“Já sabemos o que está errado. Falta fazer”, ressalta André Trigueiro
Por Raíza Tourinho
Foto: Divulgação
O jornalista André Trigueiro não para. Entre palestras, as aulas no curso de jornalismo ambiental, idealizado por ele, na Pontifícia Universidade Católica (PUC-RJ), a apresentação do Jornal das Dez e a chefia da edição do premiado Cidades e Soluções, ambos da Globo News, o jornalista está lançando seu quarto livro Mundo Sustentável 2 – novos rumos para um planeta em crise (editora Globo Livros, R$ 44,90).
Nas 400 páginas de papel reciclado certificado, é possível encontrar reportagens do jornalista veiculadas na Globo News e na Rádio CBN, artigos publicados em diversos veículos de comunicação, além de textos inéditos de diversos especialistas, entre eles, nomes como Adalberto Veríssimo, Roberto Schaeffer, Samyra Crespo, Sérgio Abranches e Suzana Khan.

• • •

:: Tarefas a realizar ::
1. Liste todos os especialistas citados nominalmente no texto sobre André Trigueiro como autores de textos inéditos do livro.
2. Transcreva literalmente o trecho do texto sobre André Trigueiro entre "Nas 400 páginas" e "e Suzana Khan.", inclusive.
3. Segundo o texto sobre André Trigueiro, quantas páginas tem o livro Mundo Sustentável 2?

• • •

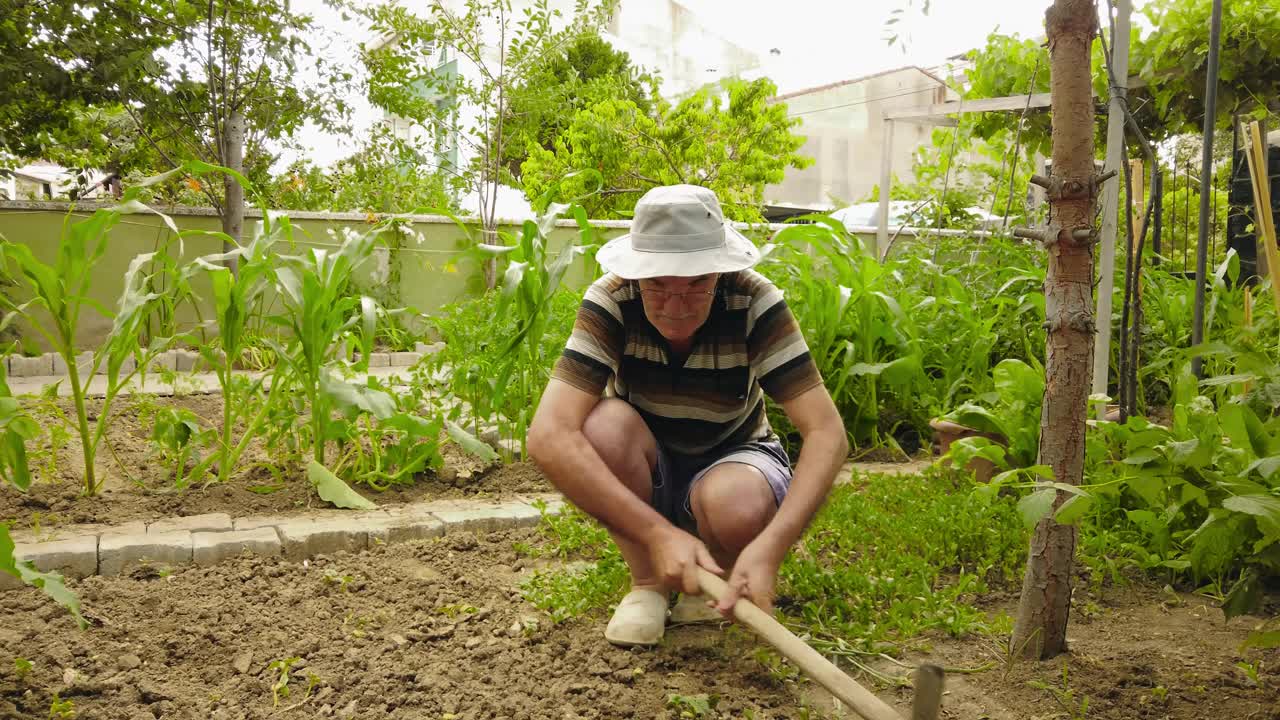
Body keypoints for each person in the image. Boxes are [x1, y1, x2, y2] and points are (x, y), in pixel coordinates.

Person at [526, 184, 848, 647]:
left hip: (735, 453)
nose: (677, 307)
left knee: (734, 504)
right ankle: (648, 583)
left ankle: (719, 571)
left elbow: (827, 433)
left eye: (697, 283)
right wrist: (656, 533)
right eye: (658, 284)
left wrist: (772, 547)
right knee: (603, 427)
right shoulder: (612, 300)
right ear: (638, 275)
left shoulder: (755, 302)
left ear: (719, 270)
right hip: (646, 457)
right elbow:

• • •

:: Respostas numeradas ::
1. Adalberto Veríssimo, Roberto Schaeffer, Samyra Crespo, Sérgio Abranches e Suzana Khan.

2.
Nas 400 páginas de papel reciclado certificado, é possível encontrar reportagens do jornalista veiculadas na Globo News e na Rádio CBN, artigos publicados em diversos veículos de comunicação, além de textos inéditos de diversos especialistas, entre eles, nomes como Adalberto Veríssimo, Roberto Schaeffer, Samyra Crespo, Sérgio Abranches e Suzana Khan.

3. 400 páginas.